**Set of tasks:**
- A) Answer these questions from the article on rape prosecutions:
(i) By how much did prosecutions fall in the past four years?
(ii) What share of adult rape investigations between July and September last year were closed because the victim no longer wished to continue?
(iii) What is the longest time the recommendations say rape victims should have their phones removed for evidence-gathering?
- B) Decide whether each statement agrees with the article on rape prosecutions. Answer yes or no, and quote the words that settle it.
(i) The review aims to bring prosecutions back to 2016 levels by 2024.
(ii) Dame Diana Johnson chairs the committee as a Conservative.
(iii) At least 40% of forces lack dedicated rape investigation teams.
- C) Carry on writing the article on rape prosecutions from where it stops.
Text excerpt Block Start
MPs want specialist rape team in all police forces
Specialist rape investigation teams should be installed in every police force in England and Wales to tackle the "shocking" collapse in rape prosecutions, a report by MPs says.
Reported rapes are at an all-time high, while prosecutions fell by 70% in the past four years, MPs said.
A government review said investigations should be focussed on suspects as opposed to victims.
At least 40% of forces do not currently have these dedicated teams.
Data concerning the number of specialised officers and wider dedicated services is poor and needs improving if the criminal justice response is to get better, the report said.
The Home Affairs Select Committee said the government should go "much further, much faster" in changing how rape and sexual offences were handled by the police, Crown Prosecution Service and the courts.
It said the reforms needed to focus on the experience of victims seeking justice, because lengthy delays in reaching court, "harmful" evidence-gathering processes and poor provision of support were turning people away.
Between July and September last year, 63% of adult rape investigations were closed because the victim no longer wished to continue.
The review said the justice system should return to 2016 prosecution levels by 2024, but MPs said this would still be a poor performance and there was little confidence it would be achieved.
It does not apply to Scotland and Northern Ireland as both nations have separate legal systems.
Among the recommendations in the MPs' report were that:
- The government should make it clear that every police force should have a specialist rape investigation team, as at least 40% of forces in England and Wales currently do not
- Ministers should consider creating a dedicated commissioner to represent the interests of victims of sexual violence, or expanding the role of an existing commissioner
- More victims should be given independent legal advocates to support them with requests for personal data, applications to refer to their sexual history in court or applications to access records of their counselling or therapy sessions
- There should be greater support for long-term counselling and therapy
- Police must be given the funding to get the equipment and skills to ensure rape victims do not have their phones removed for evidence-gathering for more than 24 hours
Dame Diana Johnson, the Labour chair of the committee, said the collapse in prosecutions was "truly shocking and completely unacceptable" and while there was significant effort being put in to reverse the decline, there was much further to go.
"From now on the focus must be on supporting the victims. Reporting an incident should be the beginning of getting justice but instead has become a source of further pain," she said.
"The fact that even now nearly two thirds of cases collapse because a victim may not be able to bear going forward is unimaginable."
The review said a joint programme between the police and CPS was being launched to focus investigations on suspects rather than victims and understanding behavioural patterns that lead to repeat offending.
Thus, investigations would focus less on the victim's credibility.
Natasha Saunders, who has been through the system, told the Today programme she initially had no intention of telling the police "primarily because I knew then just how low rape convictions were".
Text excerpt Block End
Given records Block Start
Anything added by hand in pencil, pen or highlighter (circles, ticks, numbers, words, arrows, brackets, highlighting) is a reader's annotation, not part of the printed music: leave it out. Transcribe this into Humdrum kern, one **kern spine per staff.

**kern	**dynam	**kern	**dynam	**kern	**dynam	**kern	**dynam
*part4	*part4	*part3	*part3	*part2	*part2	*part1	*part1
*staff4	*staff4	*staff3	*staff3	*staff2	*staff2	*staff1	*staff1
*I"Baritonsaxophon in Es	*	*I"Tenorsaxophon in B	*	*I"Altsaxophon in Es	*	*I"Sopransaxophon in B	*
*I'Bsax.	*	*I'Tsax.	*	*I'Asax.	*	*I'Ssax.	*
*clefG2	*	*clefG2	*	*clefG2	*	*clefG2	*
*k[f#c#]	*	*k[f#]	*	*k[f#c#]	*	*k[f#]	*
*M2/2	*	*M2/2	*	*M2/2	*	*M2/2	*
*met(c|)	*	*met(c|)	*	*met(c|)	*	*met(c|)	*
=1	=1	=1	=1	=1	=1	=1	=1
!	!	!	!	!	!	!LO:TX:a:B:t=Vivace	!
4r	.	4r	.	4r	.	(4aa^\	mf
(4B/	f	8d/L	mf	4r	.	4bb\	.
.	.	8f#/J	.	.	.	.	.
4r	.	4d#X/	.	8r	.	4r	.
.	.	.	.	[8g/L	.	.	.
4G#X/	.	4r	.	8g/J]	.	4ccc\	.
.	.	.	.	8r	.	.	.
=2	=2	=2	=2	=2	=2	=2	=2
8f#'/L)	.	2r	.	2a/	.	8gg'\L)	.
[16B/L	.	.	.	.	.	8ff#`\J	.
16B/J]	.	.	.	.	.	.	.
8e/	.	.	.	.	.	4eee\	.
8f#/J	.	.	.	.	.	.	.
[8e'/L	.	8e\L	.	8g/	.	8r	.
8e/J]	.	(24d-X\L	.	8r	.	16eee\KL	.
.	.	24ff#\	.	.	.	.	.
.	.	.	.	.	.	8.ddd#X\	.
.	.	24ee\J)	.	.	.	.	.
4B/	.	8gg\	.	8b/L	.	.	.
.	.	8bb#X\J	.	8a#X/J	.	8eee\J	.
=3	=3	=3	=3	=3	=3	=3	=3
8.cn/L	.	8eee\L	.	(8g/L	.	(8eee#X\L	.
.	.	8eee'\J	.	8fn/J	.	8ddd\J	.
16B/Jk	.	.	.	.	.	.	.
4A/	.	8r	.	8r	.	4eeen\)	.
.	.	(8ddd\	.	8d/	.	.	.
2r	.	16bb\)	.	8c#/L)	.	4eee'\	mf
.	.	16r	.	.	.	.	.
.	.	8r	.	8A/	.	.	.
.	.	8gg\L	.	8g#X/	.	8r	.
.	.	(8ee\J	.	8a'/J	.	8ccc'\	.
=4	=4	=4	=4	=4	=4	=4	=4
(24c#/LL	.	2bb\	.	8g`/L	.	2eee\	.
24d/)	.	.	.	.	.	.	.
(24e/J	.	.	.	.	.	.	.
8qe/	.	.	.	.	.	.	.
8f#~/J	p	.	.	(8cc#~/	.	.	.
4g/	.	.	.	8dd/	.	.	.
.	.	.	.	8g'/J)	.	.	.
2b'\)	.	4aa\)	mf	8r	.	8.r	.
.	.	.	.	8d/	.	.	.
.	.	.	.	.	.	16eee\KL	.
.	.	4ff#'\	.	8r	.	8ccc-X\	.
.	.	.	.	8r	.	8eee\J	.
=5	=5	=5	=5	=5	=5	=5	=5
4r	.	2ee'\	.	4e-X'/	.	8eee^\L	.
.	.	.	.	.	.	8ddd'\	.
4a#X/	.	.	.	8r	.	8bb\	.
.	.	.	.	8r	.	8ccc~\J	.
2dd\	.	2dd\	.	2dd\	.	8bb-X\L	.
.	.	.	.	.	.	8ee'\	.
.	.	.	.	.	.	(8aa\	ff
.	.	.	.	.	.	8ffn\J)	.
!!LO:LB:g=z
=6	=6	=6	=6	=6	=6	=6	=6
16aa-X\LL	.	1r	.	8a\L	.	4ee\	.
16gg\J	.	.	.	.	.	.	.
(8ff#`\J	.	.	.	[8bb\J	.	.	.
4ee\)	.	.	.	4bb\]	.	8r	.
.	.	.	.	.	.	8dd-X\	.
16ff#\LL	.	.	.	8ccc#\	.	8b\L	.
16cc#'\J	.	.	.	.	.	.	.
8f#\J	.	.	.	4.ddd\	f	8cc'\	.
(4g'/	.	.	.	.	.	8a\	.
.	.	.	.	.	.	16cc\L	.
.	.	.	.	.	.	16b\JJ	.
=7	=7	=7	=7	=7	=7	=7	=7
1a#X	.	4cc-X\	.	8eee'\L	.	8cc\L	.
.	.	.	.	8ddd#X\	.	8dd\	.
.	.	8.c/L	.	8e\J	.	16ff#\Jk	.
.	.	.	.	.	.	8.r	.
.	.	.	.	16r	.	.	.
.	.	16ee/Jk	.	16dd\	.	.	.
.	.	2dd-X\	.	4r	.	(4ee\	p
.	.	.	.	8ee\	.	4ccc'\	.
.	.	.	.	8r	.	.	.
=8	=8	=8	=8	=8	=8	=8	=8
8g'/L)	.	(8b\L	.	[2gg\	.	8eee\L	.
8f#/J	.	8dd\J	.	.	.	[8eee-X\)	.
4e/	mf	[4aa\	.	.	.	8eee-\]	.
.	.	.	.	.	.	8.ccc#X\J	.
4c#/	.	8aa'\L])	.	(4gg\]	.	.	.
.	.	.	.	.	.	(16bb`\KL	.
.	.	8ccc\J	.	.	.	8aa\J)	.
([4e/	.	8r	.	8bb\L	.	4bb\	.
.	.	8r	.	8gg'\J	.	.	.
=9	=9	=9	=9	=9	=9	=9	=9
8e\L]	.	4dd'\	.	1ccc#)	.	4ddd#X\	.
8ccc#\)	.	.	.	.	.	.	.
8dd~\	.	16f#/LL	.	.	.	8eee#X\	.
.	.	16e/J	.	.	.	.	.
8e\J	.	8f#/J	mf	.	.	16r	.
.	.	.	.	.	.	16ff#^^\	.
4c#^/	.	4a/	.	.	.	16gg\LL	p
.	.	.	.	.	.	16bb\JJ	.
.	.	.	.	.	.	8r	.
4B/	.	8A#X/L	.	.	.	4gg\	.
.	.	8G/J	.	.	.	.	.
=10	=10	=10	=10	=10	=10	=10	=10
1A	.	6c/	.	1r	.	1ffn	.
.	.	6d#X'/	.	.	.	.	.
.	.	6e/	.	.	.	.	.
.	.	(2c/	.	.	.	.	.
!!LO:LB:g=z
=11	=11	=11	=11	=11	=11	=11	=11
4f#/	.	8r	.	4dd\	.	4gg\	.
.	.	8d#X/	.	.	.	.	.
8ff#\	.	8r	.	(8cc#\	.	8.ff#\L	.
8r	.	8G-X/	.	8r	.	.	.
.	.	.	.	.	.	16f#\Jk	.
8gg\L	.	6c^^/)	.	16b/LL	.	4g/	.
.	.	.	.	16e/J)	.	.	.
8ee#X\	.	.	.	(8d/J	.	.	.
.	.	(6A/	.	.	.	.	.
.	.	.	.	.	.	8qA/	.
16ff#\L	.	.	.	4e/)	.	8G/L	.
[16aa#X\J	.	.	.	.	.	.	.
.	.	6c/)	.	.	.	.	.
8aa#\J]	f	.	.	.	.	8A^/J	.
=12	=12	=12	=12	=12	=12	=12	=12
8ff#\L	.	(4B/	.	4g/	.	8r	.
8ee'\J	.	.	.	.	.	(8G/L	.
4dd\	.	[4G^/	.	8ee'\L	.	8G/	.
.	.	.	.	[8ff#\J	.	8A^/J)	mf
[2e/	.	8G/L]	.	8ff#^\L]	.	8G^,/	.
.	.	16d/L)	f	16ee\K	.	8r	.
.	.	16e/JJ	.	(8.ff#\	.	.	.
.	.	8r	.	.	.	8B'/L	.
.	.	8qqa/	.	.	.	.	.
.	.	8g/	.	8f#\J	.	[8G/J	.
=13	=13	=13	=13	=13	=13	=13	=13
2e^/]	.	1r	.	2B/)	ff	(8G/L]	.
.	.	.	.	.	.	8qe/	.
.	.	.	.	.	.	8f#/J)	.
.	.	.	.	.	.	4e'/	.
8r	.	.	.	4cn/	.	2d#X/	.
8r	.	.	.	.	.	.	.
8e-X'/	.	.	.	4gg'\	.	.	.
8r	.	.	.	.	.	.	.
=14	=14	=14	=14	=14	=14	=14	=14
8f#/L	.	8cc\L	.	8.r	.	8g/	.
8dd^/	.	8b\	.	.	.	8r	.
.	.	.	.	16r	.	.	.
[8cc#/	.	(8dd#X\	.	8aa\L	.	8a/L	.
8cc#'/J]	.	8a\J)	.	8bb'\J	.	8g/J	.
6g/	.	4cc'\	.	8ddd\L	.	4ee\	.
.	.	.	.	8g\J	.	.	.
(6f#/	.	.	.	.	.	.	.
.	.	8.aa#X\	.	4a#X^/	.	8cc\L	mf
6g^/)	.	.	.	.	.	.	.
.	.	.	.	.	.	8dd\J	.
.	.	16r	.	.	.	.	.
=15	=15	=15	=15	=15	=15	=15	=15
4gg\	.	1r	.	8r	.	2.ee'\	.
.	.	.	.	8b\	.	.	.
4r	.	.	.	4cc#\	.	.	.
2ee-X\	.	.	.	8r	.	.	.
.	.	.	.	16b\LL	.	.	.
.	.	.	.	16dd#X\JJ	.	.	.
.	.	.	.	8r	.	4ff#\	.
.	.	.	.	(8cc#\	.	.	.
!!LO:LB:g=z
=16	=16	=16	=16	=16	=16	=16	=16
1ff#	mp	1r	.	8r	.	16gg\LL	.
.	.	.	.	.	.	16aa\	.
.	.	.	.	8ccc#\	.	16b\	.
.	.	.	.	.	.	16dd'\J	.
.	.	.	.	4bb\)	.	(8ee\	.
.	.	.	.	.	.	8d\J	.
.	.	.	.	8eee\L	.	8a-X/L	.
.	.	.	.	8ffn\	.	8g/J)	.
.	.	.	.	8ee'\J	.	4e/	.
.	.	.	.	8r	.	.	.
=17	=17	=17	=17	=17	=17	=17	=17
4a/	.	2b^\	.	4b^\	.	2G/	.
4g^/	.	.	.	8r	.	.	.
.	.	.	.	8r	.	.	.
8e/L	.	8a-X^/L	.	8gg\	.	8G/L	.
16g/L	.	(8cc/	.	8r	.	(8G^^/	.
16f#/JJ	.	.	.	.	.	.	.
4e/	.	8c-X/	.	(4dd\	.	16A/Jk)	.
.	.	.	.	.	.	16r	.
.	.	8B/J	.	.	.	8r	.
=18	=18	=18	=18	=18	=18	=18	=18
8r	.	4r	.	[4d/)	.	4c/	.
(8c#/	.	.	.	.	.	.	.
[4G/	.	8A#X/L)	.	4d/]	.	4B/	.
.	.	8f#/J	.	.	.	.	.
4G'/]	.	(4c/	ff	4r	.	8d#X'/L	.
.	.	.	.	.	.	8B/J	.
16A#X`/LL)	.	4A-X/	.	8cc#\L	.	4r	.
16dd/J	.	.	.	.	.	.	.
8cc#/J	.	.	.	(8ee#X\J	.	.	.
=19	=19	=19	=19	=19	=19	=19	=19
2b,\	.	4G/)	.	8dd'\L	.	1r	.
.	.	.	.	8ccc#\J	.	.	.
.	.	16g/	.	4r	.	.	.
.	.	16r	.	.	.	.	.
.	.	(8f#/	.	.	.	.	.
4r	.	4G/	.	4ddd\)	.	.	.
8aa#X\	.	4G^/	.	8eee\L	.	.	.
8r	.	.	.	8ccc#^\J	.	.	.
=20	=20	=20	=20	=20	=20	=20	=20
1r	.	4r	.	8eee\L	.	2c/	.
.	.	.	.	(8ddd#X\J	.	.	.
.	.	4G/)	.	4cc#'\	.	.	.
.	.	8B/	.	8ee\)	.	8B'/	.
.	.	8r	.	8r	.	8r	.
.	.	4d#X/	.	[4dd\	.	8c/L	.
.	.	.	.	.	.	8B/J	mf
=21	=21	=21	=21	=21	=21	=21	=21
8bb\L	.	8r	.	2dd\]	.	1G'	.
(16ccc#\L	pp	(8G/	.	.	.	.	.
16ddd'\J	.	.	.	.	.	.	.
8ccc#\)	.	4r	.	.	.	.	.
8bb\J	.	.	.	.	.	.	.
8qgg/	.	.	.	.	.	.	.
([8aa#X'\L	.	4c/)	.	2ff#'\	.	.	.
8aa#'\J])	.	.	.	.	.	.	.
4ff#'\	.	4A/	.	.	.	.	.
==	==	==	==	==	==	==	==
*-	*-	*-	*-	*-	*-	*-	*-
Given records Block End
**Task-by-task results:**
- A)
(i) By 70%.
(ii) 63%.
(iii) 24 hours.

- B)
(i) Yes: "the justice system should return to 2016 prosecution levels by 2024"
(ii) No: "Dame Diana Johnson, the Labour chair of the committee"
(iii) Yes: "At least 40% of forces do not currently have these dedicated teams."

- C)
"It took three years to actually get it to court and in those three years I don't know how many times I said to my now husband... 'You know if I knew then what I know now, I don't know if I'd do this'."
Ms Saunders, who is an ambassador for domestic abuse charity Refuge, said during the trial she was cross examined for five and a half hours "for an entire court day".
"The process in a way has to be very clinical, I understand that" but "I don't feel the people [prosecutors and police] are being educated enough", she said.
"Especially from people like myself with actual lived experience of what it's like to just go through those proceedings."
Listening to Ms Saunders' story, Ms Johnson said hearing the lived experiences of survivors had "been really important... and has helped us to shape the recommendations".
She said the committee heard a number of times from people who had gone through the system and explained if they had known how long it would take and what would happen to them, they would not have "brought the case to the police's attention in the first place".
The committee said it was "deeply concerned" by reports victims were avoiding accessing mental health support because they feared records of their therapy sessions could be disclosed to the defence and used to undermine their case.
It said new guidance on pre-trial therapy should be published as soon as possible.
The Crown Prosecution Service said it recognised many victims felt let down by the criminal justice process.
"It is paramount victims know they can access therapy at any time and that doing so is entirely their decision," a spokesman said.
New "fundamental principles" on pre-trial therapy published by the CPS say police must request specific information when requesting therapy notes for an investigation, not make "unfocused requests".
And they say therapy notes must only be disclosed to the defence when they might be considered to undermine the prosecution case or help the defence.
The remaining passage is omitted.